Fonctionnement du peloton

  1. La vitesse du peloton correspond à la vitesse moyenne enregistrée à la fin d’une randonnée dans un secteur relativement plat et rural. Ainsi, la vitesse observée au cours de la randonnée dépassera souvent la vitesse moyenne lorsque les conditions seront favorables.
  2. Lors du départ, le cycliste de tête roule légèrement en-deçà de la vitesse du peloton pour un échauffement de quelques kilomètres.
  3. Au cours de la randonnée, le nouveau cycliste de tête conserve la vitesse à laquelle roulait le cycliste qu’il remplace. Les changements de vitesse sont toujours progressifs.
  4. Le cycliste de tête observe la route loin devant lui afin de décider à l’avance du meilleur trajet à suivre et indique à l’avance les feux de signalisation, les arrêts ou les changements de route.
  5. Le cycliste de tête s’éloigne progressivement de la bordure de la route s’il faut contourner un trou, du sable ou un objet, en pointant le danger à éviter.
  6. Le cycliste de tête garde sa position pendant au plus 1 km ou 2 minutes, et passe le relais en autant que la visibilité soit bonne et que l’espace le permette (éviter les courbes ou les ponts étroits). Il s’assure qu’aucune voiture ne croise ou ne dépasse le peloton.
  7. Avant de passer le relais, le cycliste de tête indique son intention en levant un bras au-dessus de la tête et en décrivant un petit mouvement circulaire tout en annonçant « relais ». Il accélère légèrement pour se dégager vers l’avant, se range à droite et descend rapidement à la queue du peloton.
  8. Le cycliste en queue de peloton annonce au passage du relayeur « dernier » et s’assure que celui-ci prend sa roue.

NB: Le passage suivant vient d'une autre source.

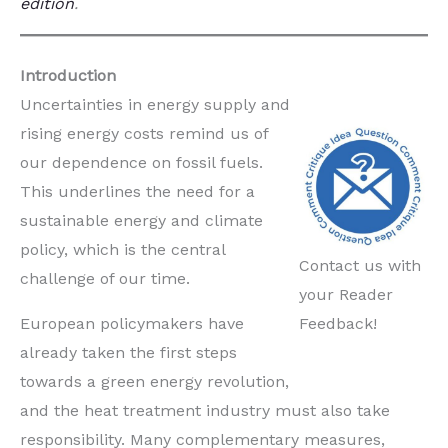
edition
.
Introduction
Uncertainties in energy supply and
rising energy costs remind us of
our dependence on fossil fuels.
This underlines the need for a
sustainable energy and climate
policy, which is the central
Contact us with
challenge of our time.
your Reader
European policymakers have
Feedback!
already taken the first steps
towards a green energy revolution,
and the heat treatment industry must also take
responsibility. Many complementary measures,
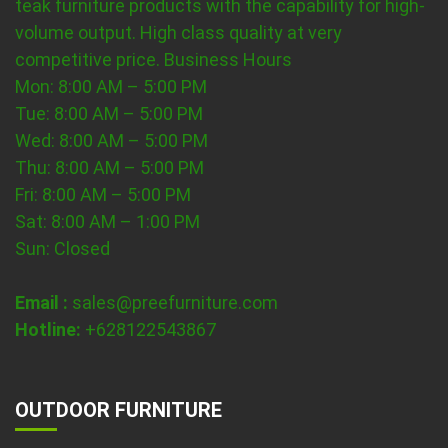
teak furniture products with the capability for high-
volume output. High class quality at very
competitive price.
Business Hours
Mon: 8:00 AM – 5:00 PM
Tue: 8:00 AM – 5:00 PM
Wed: 8:00 AM – 5:00 PM
Thu: 8:00 AM – 5:00 PM
Fri: 8:00 AM – 5:00 PM
Sat: 8:00 AM – 1:00 PM
Sun: Closed
Email :
sales@preefurniture.com
Hotline:
+628122543867
OUTDOOR FURNITURE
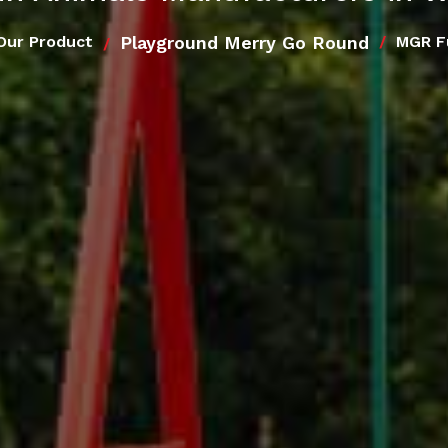
Playground Merry Go Round
Our Product
MGR F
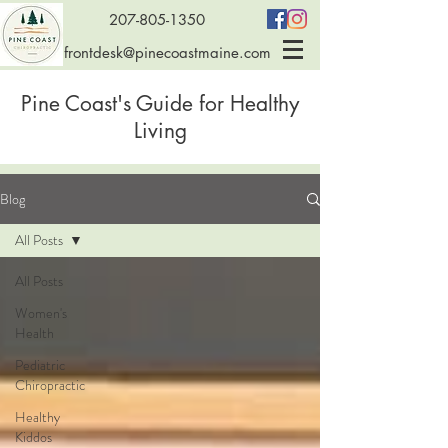
207-805-1350
frontdesk@pinecoastmaine.com
Pine Coast's Guide for Healthy
Living
Blog
All Posts
All Posts
Women's
Health
Pediatric
Chiropractic
Healthy
Kiddos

  9. Si le relayeur doit réintégrer d’urgence le peloton durant sa manœuvre, il pointe avec la main l’endroit où il désire s’insérer et s’intercale dès que les cyclistes concernés lui font une place.
  10. Dans le peloton, les cyclistes conservent une distance minimale de 30 cm du cycliste qu’ils suivent, en restant vigilants et en évitant les mouvements brusques.
  11. Les cyclistes indiquent par une signalisation adéquate les trous ou les obstacles qu’ils jugent dangereux et susceptibles de causer une chute ou un bris.
  12. Dans les descentes, le cycliste de tête pédale aussi longtemps qu’il le peut et les autres gardent leur position, en se distançant davantage si la vitesse est grande. Tous gardent les deux mains sur le guidon en tout temps.
  13. Dans les montées courtes, les cyclistes gardent leur position. Dans les montées supérieures à 250 m, chaque cycliste monte à son rythme, en prenant soin de doubler un seul cycliste à la fois, par la gauche. En dépassant, le cycliste annonce « je passe à gauche ». Le peloton se regroupe au sommet de la montée.
  14. Lorsqu’un cycliste désire se lever, il pointe les coudes vers l’extérieur et lance « hop! » et s’assure de garder sa vitesse constante en manœuvrant sans temps mort.
  15. Lors du dépassement d’un autre peloton ou de cyclistes solitaires, le cycliste de tête annonce « peloton à gauche » et le cycliste en queue de peloton lance « dernier ». C’est le capitaine de route qui prend la décision du dépassement d’un autre peloton. Le peloton qui dépasse s’éloigne rapidement du peloton qu’il vient de doubler.
  16. Lors d’une crevaison ou d’un bris, le peloton s’arrête et se range en sécurité en bordure de la route.
  17. Le capitaine de route s’assure du bon fonctionnement du peloton et ajuste au besoin la vitesse du groupe afin que tous les membres soient en mesure de suivre.